● **WORK INSTRUCTIONS**:
Beginning at the top of the data below, write out every line exactly until you reach the line with "0: (921, 230, 0.51)", and include that line.

^^^^^^^^

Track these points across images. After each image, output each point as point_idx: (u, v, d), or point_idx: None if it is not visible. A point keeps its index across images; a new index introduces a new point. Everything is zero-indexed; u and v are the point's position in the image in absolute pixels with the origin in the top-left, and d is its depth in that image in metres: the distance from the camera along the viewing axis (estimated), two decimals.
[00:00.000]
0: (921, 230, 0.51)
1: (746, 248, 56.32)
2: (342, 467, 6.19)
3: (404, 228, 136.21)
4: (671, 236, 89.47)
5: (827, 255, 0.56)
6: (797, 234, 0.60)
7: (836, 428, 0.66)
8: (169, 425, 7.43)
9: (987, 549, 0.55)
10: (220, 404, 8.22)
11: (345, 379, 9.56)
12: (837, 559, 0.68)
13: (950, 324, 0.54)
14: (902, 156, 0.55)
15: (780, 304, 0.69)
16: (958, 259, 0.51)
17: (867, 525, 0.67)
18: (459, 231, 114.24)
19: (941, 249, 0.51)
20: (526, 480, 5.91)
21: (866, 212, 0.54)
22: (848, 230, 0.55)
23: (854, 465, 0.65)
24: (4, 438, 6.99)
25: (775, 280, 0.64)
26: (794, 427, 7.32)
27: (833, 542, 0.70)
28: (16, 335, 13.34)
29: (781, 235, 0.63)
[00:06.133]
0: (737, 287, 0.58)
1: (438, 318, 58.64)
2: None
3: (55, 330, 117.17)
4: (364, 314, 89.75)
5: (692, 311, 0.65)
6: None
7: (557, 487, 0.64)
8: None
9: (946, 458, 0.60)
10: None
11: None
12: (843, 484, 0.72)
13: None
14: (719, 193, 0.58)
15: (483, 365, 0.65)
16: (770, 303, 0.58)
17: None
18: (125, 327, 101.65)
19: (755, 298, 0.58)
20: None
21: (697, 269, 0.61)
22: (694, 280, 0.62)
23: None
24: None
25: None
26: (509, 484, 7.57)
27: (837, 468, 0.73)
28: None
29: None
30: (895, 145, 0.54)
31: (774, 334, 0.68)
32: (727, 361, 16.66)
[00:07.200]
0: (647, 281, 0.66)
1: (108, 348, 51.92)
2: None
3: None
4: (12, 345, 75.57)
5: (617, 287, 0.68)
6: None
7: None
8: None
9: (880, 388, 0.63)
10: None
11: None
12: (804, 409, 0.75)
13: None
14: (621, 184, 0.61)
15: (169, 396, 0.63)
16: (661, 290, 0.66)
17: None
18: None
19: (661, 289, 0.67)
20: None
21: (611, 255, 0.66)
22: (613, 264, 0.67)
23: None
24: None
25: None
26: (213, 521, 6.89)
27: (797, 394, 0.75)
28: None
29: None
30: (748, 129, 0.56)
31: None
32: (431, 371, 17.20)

^^^^^^^^

● **OUTPUT OF THE TASK**:
Track these points across images. After each image, output each point as point_idx: (u, v, d), or point_idx: None if it is not visible. A point keeps its index across images; a new index introduces a new point. Everything is zero-indexed; u and v are the point's position in the image in absolute pixels with the origin in the top-left, and d is its depth in that image in metres: the distance from the camera along the viewing axis (estimated), two decimals.
[00:00.000]
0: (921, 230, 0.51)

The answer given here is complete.